La marine polonaise vient de trancher : ce sont les sous-marins suédois qui équiperont sa flotte. Varsovie a annoncé mercredi 26 novembre la sélection de l’offre du groupe Saab pour l’acquisition de trois submersibles de type A26 Blekinge, écartant ainsi la proposition française. Le ministre de la Défense polonais Wladyslaw Kosiniak-Kamysz a justifié ce choix en affirmant que seule l’offre suédoise répondait à l’ensemble des exigences opérationnelles de la marine nationale.
Cette décision représente un échec cuisant pour Naval Group, qui présentait son modèle Scorpène, déjà vendu à plusieurs pays dont le Brésil, le Chili, l’Indonésie, la Malaisie et l’Inde. Le groupe français a réagi en déclarant prendre acte du choix souverain de la Pologne, tout en rappelant les performances avérées de son sous-marin. La compétition réunissait également des industriels allemands, italiens, espagnols, britanniques et sud-coréens.
Saab l’emporte sans avoir livré aucun A26
Le constructeur suédois remporte ce contrat dans des circonstances particulières. Aucun sous-marin A26 n’est actuellement en service. La Suède elle-même a commandé deux exemplaires en 2015, avec des livraisons initialement prévues pour 2023. Le programme a accumulé retards et surcoûts considérables : le prix est passé de 8,2 milliards de couronnes à 25 milliards en octobre 2025, soit près de 2,3 milliards d’euros pour deux unités.
Malgré ces difficultés, Saab a convaincu les autorités polonaises grâce à une offre adaptée aux spécificités de la mer Baltique. Le ministre suédois de la Défense Pål Jonson a salué sur les réseaux sociaux un jour historique pour le partenariat suédo-polonais. Le premier submersible pourrait être livré en 2030, selon le calendrier annoncé. En attendant, les équipages polonais débuteraient leur formation dès 2026 sur un ancien bâtiment suédois servant de transition.
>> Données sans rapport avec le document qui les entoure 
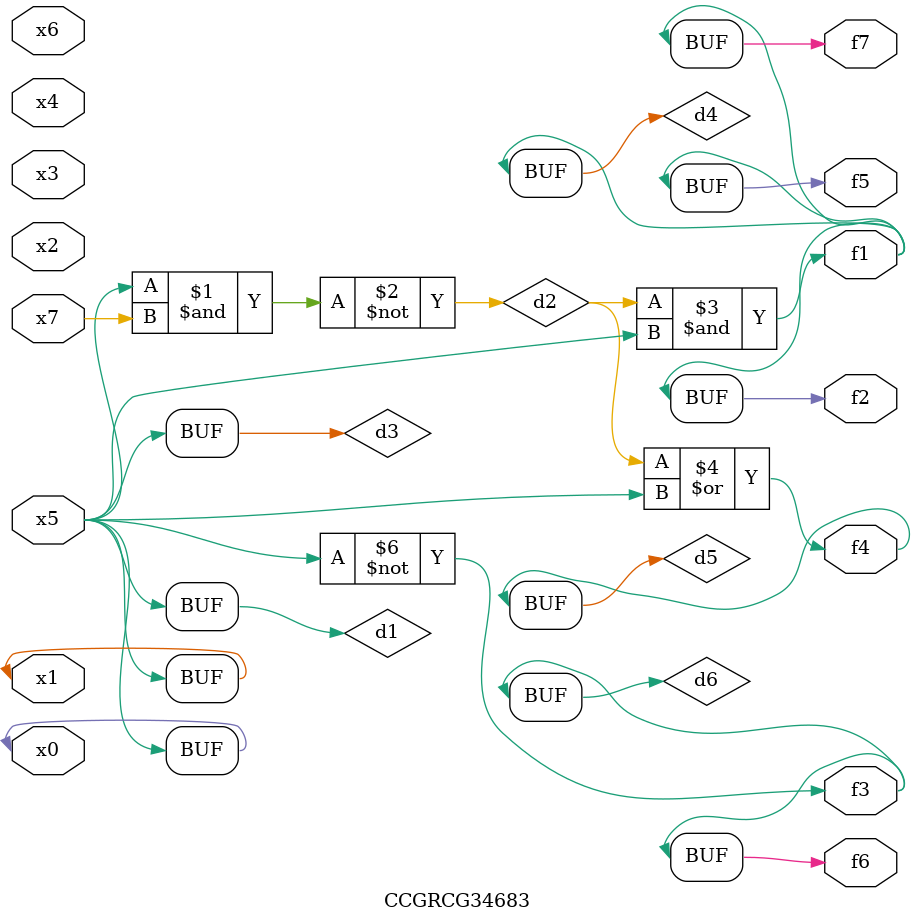
<source format=v>
module CCGRCG34683(
	input x0, x1, x2, x3, x4, x5, x6, x7,
	output f1, f2, f3, f4, f5, f6, f7
);

	wire d1, d2, d3, d4, d5, d6;

	buf (d1, x0, x5);
	nand (d2, x5, x7);
	buf (d3, x0, x1);
	and (d4, d2, d3);
	or (d5, d2, d3);
	nor (d6, d1, d3);
	assign f1 = d4;
	assign f2 = d4;
	assign f3 = d6;
	assign f4 = d5;
	assign f5 = d4;
	assign f6 = d6;
	assign f7 = d4;
endmodule

</source>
Ce programme baptisé Orka (Orque) revêt une importance capitale pour Varsovie. La marine polonaise ne dispose actuellement que d’un seul sous-marin opérationnel, l’Orzel, construit en 1985 à l’époque soviétique. Face aux tensions croissantes en Baltique, marquées par des incidents répétés incluant des perturbations GPS et des violations de l’espace aérien, la Pologne consacre désormais 4,8% de son PIB à la défense.
L’industrie française de l’armement naval avait pourtant tenté de se positionner favorablement. Naval Group avait signé dès 2017 un protocole d’accord avec le groupe public polonais Polska Grupa Zbrojeniowa. Cette antériorité n’aura finalement pas suffi face à la mobilisation diplomatique et industrielle suédoise, soutenue notamment par le Royaume-Uni dont le constructeur Babcock participe à l’offre scandinave.
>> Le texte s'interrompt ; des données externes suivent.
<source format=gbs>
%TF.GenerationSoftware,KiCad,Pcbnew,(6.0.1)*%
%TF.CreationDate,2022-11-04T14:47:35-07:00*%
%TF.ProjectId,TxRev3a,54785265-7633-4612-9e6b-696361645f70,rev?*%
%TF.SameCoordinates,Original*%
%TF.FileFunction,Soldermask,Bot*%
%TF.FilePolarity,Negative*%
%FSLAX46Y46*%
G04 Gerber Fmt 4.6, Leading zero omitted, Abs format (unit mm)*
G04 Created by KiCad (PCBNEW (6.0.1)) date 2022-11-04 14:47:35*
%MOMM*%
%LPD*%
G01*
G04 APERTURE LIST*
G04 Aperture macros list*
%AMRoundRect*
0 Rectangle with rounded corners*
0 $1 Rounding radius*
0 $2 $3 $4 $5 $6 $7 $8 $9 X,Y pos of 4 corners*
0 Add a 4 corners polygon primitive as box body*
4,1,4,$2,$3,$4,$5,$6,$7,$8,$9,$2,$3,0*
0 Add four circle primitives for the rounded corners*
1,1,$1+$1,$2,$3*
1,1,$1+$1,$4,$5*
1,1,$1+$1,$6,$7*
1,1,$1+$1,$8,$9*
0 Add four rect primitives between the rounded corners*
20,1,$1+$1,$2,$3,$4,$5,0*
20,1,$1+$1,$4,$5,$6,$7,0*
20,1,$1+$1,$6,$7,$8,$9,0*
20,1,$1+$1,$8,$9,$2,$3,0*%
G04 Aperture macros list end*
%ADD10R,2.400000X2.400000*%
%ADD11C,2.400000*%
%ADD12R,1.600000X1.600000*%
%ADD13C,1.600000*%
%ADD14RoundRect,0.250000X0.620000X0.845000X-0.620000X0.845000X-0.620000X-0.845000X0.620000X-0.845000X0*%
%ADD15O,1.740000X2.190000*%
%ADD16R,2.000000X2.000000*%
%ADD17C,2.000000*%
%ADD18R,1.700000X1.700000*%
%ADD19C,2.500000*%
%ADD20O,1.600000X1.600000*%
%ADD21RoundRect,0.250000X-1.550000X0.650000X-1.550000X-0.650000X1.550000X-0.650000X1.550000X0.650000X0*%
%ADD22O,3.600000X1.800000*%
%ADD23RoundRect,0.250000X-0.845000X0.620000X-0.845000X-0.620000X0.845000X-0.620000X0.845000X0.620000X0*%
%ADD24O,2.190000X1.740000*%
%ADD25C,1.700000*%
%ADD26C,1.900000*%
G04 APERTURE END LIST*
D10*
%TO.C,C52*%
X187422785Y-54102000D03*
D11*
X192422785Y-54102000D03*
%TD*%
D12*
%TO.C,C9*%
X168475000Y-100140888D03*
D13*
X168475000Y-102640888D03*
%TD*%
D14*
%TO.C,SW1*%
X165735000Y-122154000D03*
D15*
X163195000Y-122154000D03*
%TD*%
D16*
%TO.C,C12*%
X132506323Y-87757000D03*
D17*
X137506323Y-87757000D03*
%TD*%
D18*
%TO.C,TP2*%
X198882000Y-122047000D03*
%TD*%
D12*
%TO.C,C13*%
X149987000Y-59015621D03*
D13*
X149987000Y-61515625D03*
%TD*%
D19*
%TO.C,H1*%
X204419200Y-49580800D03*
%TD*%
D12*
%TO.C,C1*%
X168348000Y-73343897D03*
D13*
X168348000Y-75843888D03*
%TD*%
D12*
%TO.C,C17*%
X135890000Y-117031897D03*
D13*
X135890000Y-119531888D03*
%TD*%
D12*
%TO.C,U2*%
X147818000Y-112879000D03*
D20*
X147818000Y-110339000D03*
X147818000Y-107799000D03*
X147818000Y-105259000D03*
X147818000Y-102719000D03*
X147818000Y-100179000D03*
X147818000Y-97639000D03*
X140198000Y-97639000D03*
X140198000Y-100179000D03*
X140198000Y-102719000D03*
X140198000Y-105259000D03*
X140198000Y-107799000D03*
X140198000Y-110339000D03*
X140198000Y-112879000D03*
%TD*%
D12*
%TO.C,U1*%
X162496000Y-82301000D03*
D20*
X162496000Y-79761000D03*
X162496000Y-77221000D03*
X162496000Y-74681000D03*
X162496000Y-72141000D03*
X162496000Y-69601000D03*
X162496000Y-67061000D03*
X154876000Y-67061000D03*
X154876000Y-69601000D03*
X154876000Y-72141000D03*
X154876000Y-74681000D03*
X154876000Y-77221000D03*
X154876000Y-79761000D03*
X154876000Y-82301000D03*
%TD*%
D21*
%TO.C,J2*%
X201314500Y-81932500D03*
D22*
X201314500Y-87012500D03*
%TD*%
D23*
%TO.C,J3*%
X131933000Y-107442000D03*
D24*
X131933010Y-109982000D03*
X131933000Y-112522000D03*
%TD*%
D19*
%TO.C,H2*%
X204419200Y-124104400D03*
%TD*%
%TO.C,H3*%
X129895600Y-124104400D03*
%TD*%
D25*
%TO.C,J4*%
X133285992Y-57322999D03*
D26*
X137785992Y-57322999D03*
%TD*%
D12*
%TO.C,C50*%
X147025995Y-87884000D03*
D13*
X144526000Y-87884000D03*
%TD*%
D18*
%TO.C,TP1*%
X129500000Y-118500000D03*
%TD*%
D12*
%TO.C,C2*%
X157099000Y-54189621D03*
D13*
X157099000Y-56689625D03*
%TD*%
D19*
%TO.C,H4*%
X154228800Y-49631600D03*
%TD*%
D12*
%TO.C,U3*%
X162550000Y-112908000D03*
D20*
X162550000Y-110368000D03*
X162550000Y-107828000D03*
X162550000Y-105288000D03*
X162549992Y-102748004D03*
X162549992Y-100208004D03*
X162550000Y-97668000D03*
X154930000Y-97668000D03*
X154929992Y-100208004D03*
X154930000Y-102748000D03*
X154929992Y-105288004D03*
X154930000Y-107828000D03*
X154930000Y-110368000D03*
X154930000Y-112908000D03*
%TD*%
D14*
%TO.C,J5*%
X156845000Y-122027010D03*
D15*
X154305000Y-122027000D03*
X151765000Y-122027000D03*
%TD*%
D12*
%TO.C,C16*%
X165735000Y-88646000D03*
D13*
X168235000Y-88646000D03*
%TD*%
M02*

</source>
Après l’Australie, un nouveau revers stratégique
Ce n’est pas la première fois que l’industrie navale française subit un tel désaveu. En septembre 2021, l’Australie avait brutalement rompu un méga-contrat de 56 milliards de dollars australiens portant sur douze sous-marins conventionnels. Canberra avait préféré rejoindre le pacte AUKUS aux côtés de Washington et Londres pour acquérir des submersibles à propulsion nucléaire. Cette décision avait provoqué une crise diplomatique majeure, Paris dénonçant un coup dans le dos et rappelant temporairement son ambassadeur. Le différend financier s’était soldé par le versement de 555 millions d’euros de compensation à Naval Group en 2022.
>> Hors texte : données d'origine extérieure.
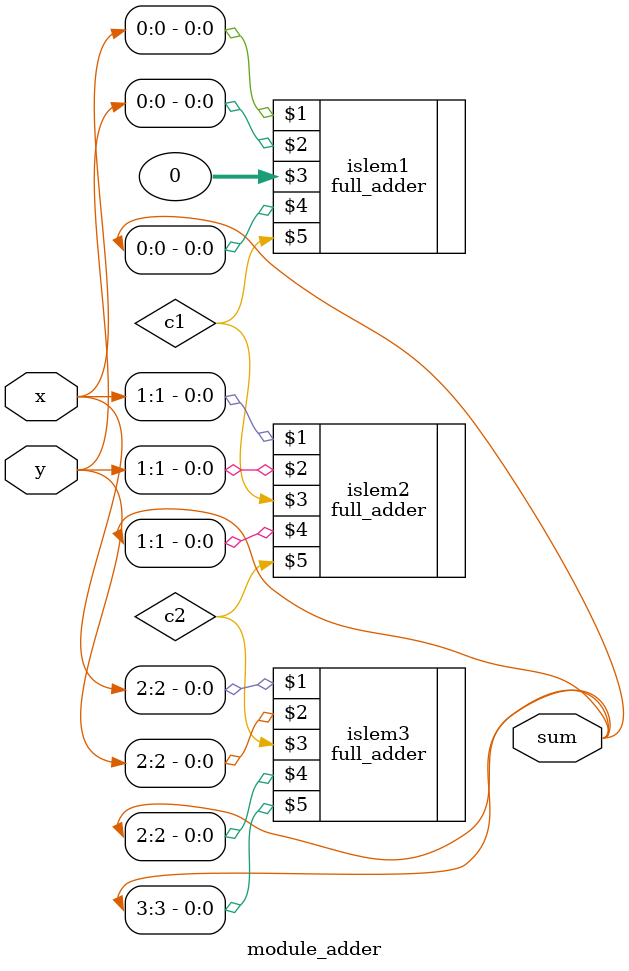
<source format=v>
`timescale 1ns / 1ps


module module_adder(x,y,sum);

input [2:0] x,y;
output [3:0] sum;

wire c1,c2,c3;

full_adder islem1(x[0],y[0],0,sum[0],c1);
full_adder islem2(x[1],y[1],c1,sum[1],c2);
full_adder islem3(x[2],y[2],c2,sum[2],sum[3]);

endmodule


</source>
L’échec polonais intervient alors que l’entreprise française dispose pourtant d’une charge de travail importante et de multiples contrats en cours. Le Scorpène bénéficie d’une réputation établie sur les marchés internationaux. Toutefois, la concurrence s’intensifie sur le segment des sous-marins conventionnels, où les constructeurs européens et asiatiques multiplient les offres agressives.
Le président-directeur général de Saab, Micael Johansson, s’est déclaré honoré de cette sélection, précisant néanmoins qu’aucun contrat définitif n’avait encore été signé. Les négociations avec l’Agence de l’armement polonaise doivent maintenant débuter. Le montant global du programme Orka dépasserait les 10 milliards de zlotys, renforçant ainsi la coopération industrielle entre Stockholm et Varsovie.
Cette victoire suédoise redessine partiellement la carte de l’industrie navale européenne. Elle confirme la capacité de la Suède à maintenir son expertise dans les sous-marins conventionnels, malgré les difficultés du programme A26. Pour la France, ce nouveau revers soulève des interrogations sur sa stratégie commerciale et diplomatique dans un secteur hautement concurrentiel où chaque contrat engage l’avenir industriel sur plusieurs décennies.